SEATTLE — Environmental regulators from the Northwest deliberated Wednesday about the dramatic changes in the way oil and other energy products are carried through the region.
At a task force meeting of West Coast states, Linda Pilkey-Jarvis of the Washington Department of Ecology described the sudden increase in oil trains coming into the state and traveling along the Columbia River. She said oil-spill response resources have typically focused on tanker traffic off the coast or pipeline routes, so the new transport strategies will require new tactics, new technologies and new personnel around inland water resources.
“We have quite a lot of work today as we start shifting our focus inland,” Pilkey-Jarvis said.
Meanwhile, officials from British Columbia described how a proposed expansion of the Trans Mountain Pipeline and other ways of moving crude oil could lead to an increase in tanker traffic along the province’s west coast and in water bodies close to Washington and Alaska.
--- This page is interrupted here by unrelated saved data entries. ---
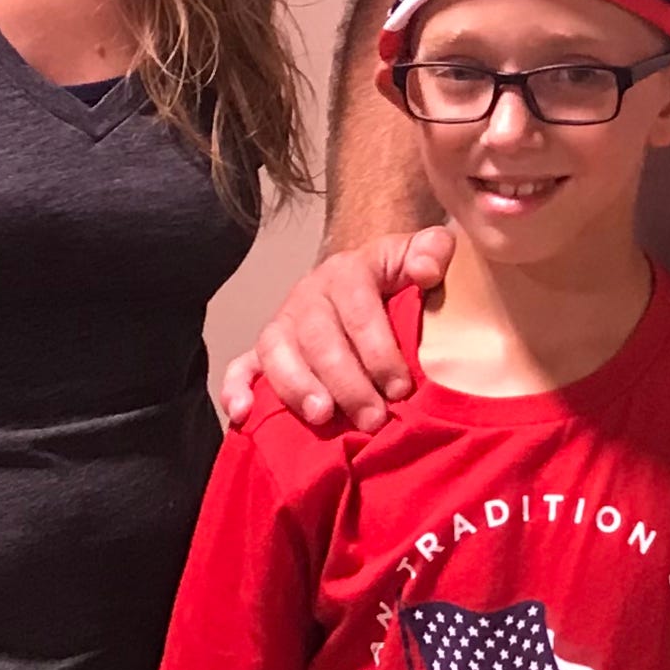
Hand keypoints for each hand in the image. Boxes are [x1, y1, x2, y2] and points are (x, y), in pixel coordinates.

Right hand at [217, 227, 451, 432]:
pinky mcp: (263, 349)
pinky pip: (241, 366)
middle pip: (319, 339)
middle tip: (372, 418)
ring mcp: (282, 322)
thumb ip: (433, 250)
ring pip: (278, 353)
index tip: (401, 388)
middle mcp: (308, 294)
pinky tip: (243, 414)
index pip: (359, 311)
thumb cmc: (399, 276)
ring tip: (322, 416)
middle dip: (347, 382)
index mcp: (347, 271)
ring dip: (297, 387)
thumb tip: (424, 270)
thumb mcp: (421, 253)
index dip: (379, 351)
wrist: (365, 277)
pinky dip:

That increased traffic will also bring increased risk, officials said.
“There’s big, big developments going on in British Columbia, and those developments are going to impact neighboring states,” said D’Arcy Sego, emergency planning analyst at the Ministry of Environment in British Columbia.
Industry officials also attended a conference that was part of the task force meeting. They touted the safety of the transportation methods and the environmental oversight.
Several West Coast governments — Alaska, British Columbia, Washington, Oregon, California and Hawaii — have been involved in the conversations. The goal has been to give states a place to share ideas and information about oil spill prevention and mitigation.
The issue of oil trains isn’t isolated to the region, but it has challenged officials typically used to preparing for oil shipments in other ways. Looming over that discussion has been the disaster in Quebec in July in which an unattended train rolled away and derailed in the town of Lac-Megantic near the Maine border, triggering explosions, the destruction of the town’s center and the deaths of 47 people.
Patrick Brady of BNSF Railway said the Quebec disaster was an anomaly. He touted company stats showing very few numbers of accidents or spills and contended that moving hazardous materials by rail is 16 times safer than on roads.
In the first half of this year, U.S. railroads moved 178,000 carloads of crude oil. That’s double the number during the same period last year and 33 times more than during the same period in 2009.
Much of that increase is from oil produced in the Bakken oil patch in North Dakota and surrounding areas. The train that crashed in Quebec was carrying oil from North Dakota to a refinery in New Brunswick, Canada.